## What the task requires
The lines to copy are those in the records below that hold the word "Maria".

## The data
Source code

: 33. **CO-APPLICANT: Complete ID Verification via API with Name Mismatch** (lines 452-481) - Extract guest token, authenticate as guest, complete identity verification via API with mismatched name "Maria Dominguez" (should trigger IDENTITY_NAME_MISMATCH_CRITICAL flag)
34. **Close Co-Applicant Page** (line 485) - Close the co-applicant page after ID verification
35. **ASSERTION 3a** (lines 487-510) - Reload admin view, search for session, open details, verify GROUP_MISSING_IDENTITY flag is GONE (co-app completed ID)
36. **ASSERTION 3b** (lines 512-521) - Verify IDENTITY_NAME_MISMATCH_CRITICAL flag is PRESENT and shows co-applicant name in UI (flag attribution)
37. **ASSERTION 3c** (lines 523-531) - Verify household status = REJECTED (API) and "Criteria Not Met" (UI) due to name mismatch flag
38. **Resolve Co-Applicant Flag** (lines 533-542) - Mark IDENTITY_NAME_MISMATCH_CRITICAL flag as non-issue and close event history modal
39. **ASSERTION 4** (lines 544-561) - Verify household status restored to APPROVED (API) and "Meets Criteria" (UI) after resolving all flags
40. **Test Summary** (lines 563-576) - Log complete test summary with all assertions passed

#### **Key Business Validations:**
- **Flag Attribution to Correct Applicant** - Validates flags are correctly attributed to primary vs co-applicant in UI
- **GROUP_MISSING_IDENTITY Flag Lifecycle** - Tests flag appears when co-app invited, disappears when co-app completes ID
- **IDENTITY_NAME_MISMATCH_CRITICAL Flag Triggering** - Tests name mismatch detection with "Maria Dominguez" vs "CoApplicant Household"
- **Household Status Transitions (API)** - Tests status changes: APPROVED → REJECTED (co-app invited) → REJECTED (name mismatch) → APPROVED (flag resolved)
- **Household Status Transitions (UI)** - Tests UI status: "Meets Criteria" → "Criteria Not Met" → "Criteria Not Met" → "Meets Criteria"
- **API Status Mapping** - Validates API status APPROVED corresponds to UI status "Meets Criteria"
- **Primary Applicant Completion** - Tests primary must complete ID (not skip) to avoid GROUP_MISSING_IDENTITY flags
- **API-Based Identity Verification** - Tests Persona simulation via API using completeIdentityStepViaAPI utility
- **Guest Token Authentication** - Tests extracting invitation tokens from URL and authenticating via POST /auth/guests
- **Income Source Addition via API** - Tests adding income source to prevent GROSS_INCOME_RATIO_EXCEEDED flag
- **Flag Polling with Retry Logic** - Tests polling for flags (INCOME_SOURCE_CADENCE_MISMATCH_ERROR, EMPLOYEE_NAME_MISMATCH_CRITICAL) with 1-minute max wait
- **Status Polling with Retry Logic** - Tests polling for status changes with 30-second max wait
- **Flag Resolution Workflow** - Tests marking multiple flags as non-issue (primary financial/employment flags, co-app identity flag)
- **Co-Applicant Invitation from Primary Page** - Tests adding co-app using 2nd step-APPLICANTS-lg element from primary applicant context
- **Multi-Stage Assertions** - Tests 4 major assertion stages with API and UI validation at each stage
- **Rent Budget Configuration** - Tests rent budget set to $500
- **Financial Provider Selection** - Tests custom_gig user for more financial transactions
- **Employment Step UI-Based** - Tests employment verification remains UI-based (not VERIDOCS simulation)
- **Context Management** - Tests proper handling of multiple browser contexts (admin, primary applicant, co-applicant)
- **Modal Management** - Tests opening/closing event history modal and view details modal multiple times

## Exercise output
: 33. **CO-APPLICANT: Complete ID Verification via API with Name Mismatch** (lines 452-481) - Extract guest token, authenticate as guest, complete identity verification via API with mismatched name "Maria Dominguez" (should trigger IDENTITY_NAME_MISMATCH_CRITICAL flag)
- **IDENTITY_NAME_MISMATCH_CRITICAL Flag Triggering** - Tests name mismatch detection with "Maria Dominguez" vs "CoApplicant Household"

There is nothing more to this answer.